- **What you have to do**
From first line to last, copy the listing exactly and omit its pictures.

- **Data supplied**

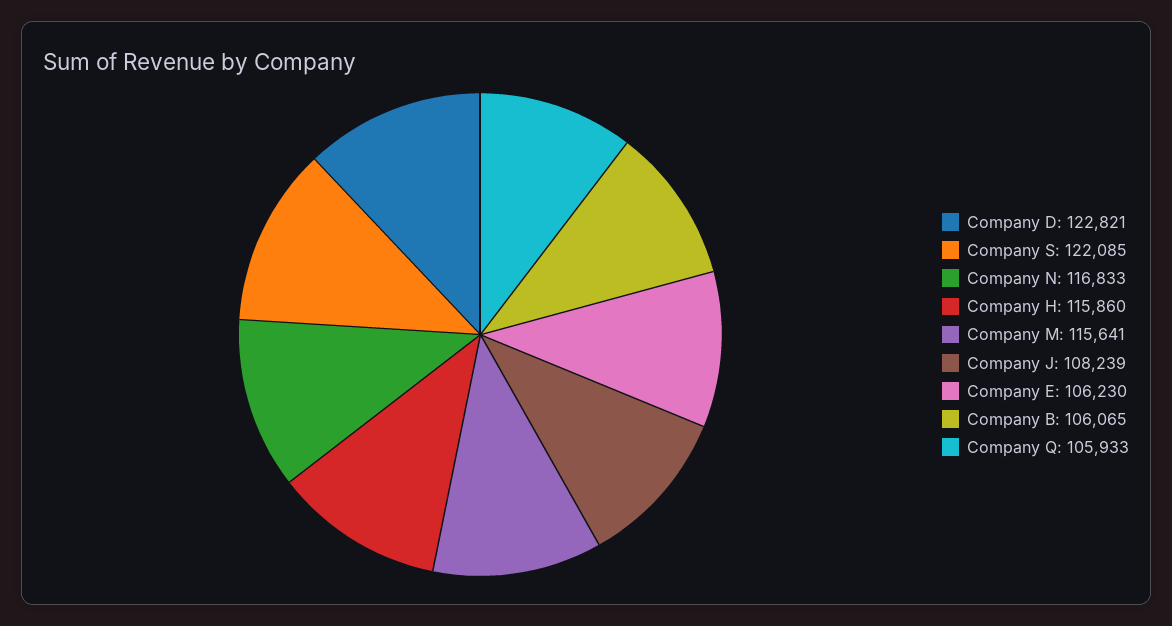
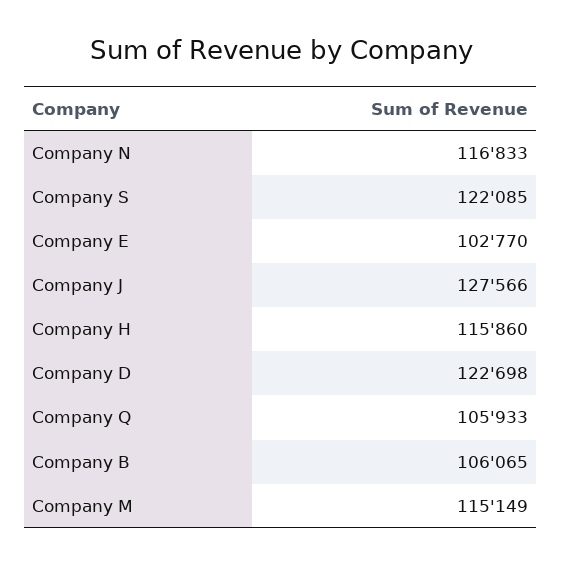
  {
-   "Company D": 122821,
+   "Company D": 122698,
    "Company S": 122085,
    "Company N": 116833,
    "Company H": 115860,
-   "Company M": 115641,
+   "Company M": 115149,
-   "Company J": 108239,
+   "Company J": 127566,
-   "Company E": 106230,
+   "Company E": 102770,
    "Company B": 106065,
    "Company Q": 105933
  }

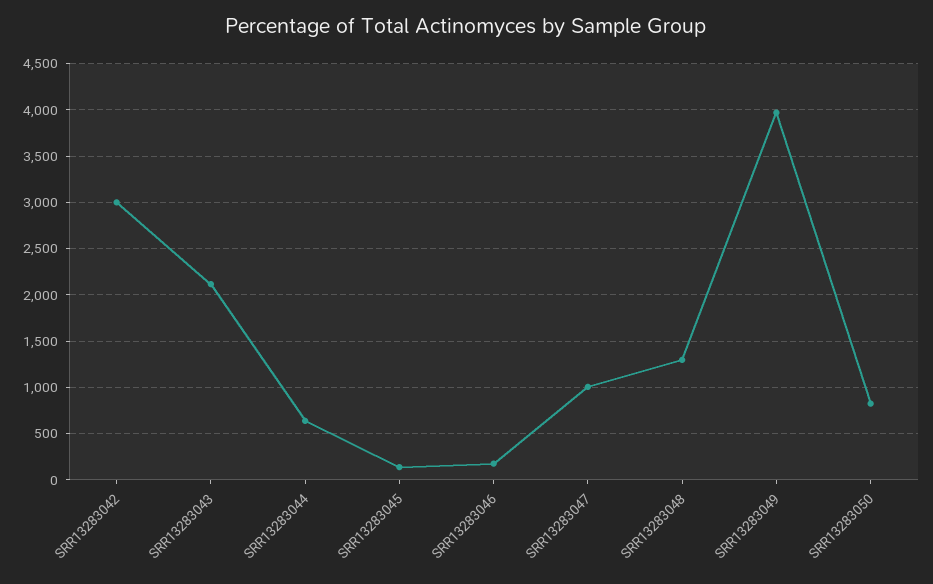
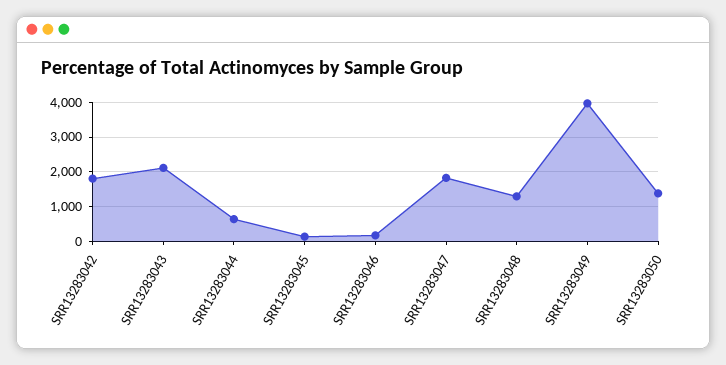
  {
-   "SRR13283042": 3000,
+   "SRR13283042": 1800,
    "SRR13283043": 2100,
    "SRR13283044": 600,
    "SRR13283045": 100,
    "SRR13283046": 200,
-   "SRR13283047": 1000,
+   "SRR13283047": 1800,
    "SRR13283048": 1300,
    "SRR13283049": 4000,
-   "SRR13283050": 800
+   "SRR13283050": 1400
  }

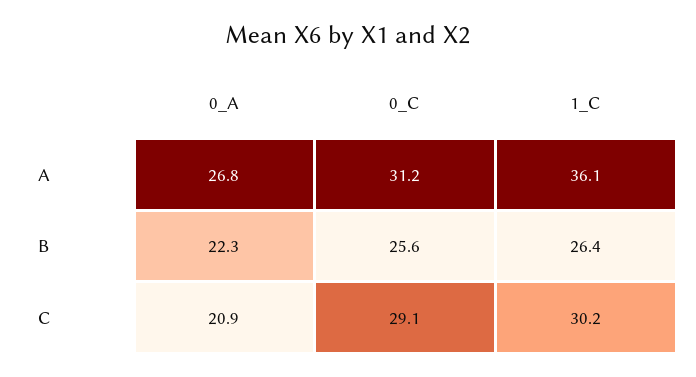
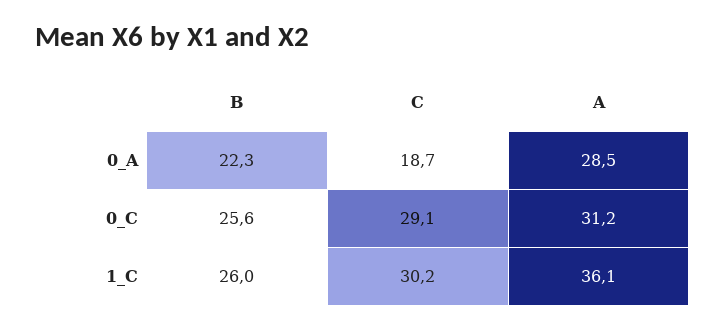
  {
    "0_A": {
-     "A": 26.8,
+     "A": 28.5,
      "B": 22.3,
-     "C": 20.9
+     "C": 18.7
    },
    "0_C": {
      "A": 31.2,
      "B": 25.6,
      "C": 29.1
    },
    "1_C": {
      "A": 36.1,
-     "B": 26.4,
+     "B": 26,
      "C": 30.2
    }
  }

- **Reply to the exercise**
  {
-   "Company D": 122821,
+   "Company D": 122698,
    "Company S": 122085,
    "Company N": 116833,
    "Company H": 115860,
-   "Company M": 115641,
+   "Company M": 115149,
-   "Company J": 108239,
+   "Company J": 127566,
-   "Company E": 106230,
+   "Company E": 102770,
    "Company B": 106065,
    "Company Q": 105933
  }

  {
-   "SRR13283042": 3000,
+   "SRR13283042": 1800,
    "SRR13283043": 2100,
    "SRR13283044": 600,
    "SRR13283045": 100,
    "SRR13283046": 200,
-   "SRR13283047": 1000,
+   "SRR13283047": 1800,
    "SRR13283048": 1300,
    "SRR13283049": 4000,
-   "SRR13283050": 800
+   "SRR13283050": 1400
  }

  {
    "0_A": {
-     "A": 26.8,
+     "A": 28.5,
      "B": 22.3,
-     "C": 20.9
+     "C": 18.7
    },
    "0_C": {
      "A": 31.2,
      "B": 25.6,
      "C": 29.1
    },
    "1_C": {
      "A": 36.1,
-     "B": 26.4,
+     "B": 26,
      "C": 30.2
    }
  }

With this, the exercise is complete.